> [PASSAGE GIVEN]
---+---

Welcome! Log In Create A New Profile

Advanced

[PHP-DEV] [VOTE] Make compact function reports undefined passed variables

Posted by Gabriel Caruso 
Hello there.

I'd like to announce that I've opened the RFC for voting until 06/18.

https://wiki.php.net/rfc/compact

Thanks.
--
Gabriel Caruso
Hi Gabriel,


compact(), extract(), parse_str() (with 1 argument) and get_defined_vars() are bad functions, because they access local variables indirectly.

They might be considered to be removed in the next major PHP version, despite of this fix.


Thanks. Dmitry.

________________________________
From: Gabriel Caruso <[email protected]>
Sent: Wednesday, June 6, 2018 3:58:24 PM
To: PHP Internals
Subject: [PHP-DEV] [VOTE] Make compact function reports undefined passed variables

Hello there.

I'd like to announce that I've opened the RFC for voting until 06/18.

https://wiki.php.net/rfc/compact

Thanks.
--
Gabriel Caruso
Am 09.06.2018 um 12:03 schrieb Dmitry Stogov:
> They might be considered to be removed in the next major PHP version, despite of this fix.

+1

--
PHP Internals - PHP Runtime Development Mailing List
To unsubscribe, visit: http://www.php.net/unsub.php
On 09.06.2018 at 12:03, Dmitry Stogov wrote:

> compact(), extract(), parse_str() (with 1 argument) and get_defined_vars() are bad functions, because they access local variables indirectly.

While I agree that extract() and parse_str() can be dangerous, I don't
understand why compact() and get_defined_vars() are “bad”. If the issue
is that these functions allow to access (local) variables by their name
(given as string), that appears to be not uncommon in PHP; cf. variable
variables and $GLOBALS.

> They might be considered to be removed in the next major PHP version, despite of this fix.

That would certainly require the RFC process, and in my opinion, a
deprecation phase would be very appropriate. Note that parse_str()
without second argument is already deprecated as of PHP 7.2.0 and
scheduled for removal in the next major version[1].

---+---

> [LISTED ENTRIES]
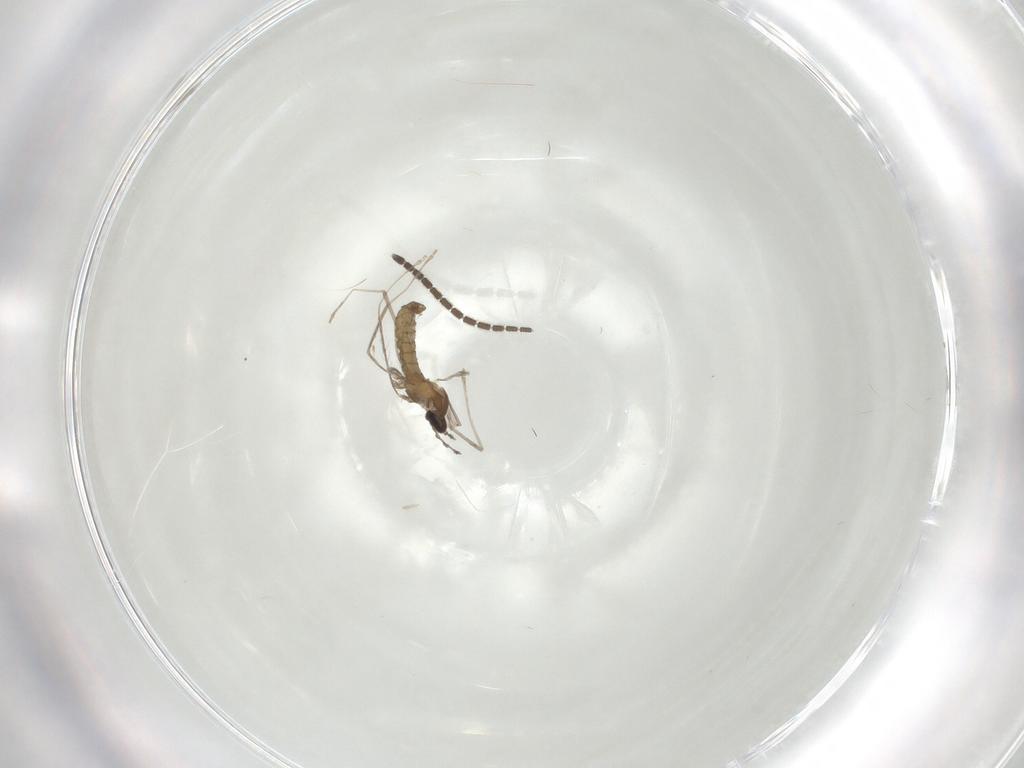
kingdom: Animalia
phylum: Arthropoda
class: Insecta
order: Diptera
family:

---+---

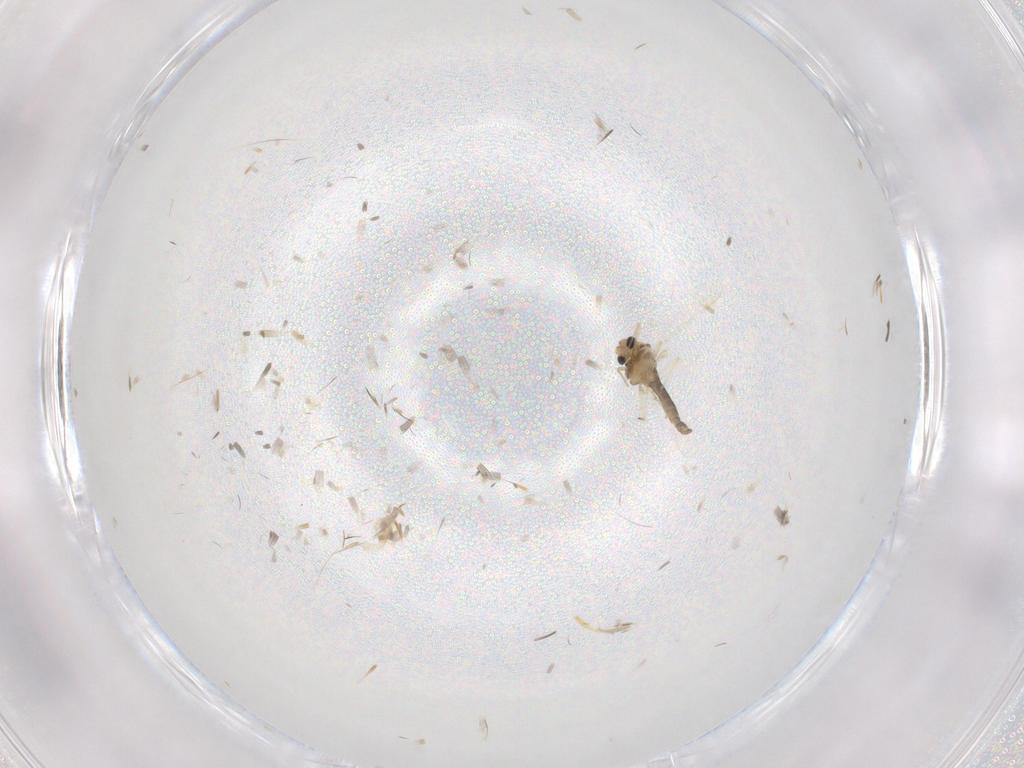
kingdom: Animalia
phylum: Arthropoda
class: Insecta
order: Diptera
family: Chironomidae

---+---

> [STATED PROBLEM] From the PHP mailing-list thread above, list every function that Dmitry Stogov calls a bad function.

> [FULL SOLUTION] compact(), extract(), parse_str() (with 1 argument), and get_defined_vars()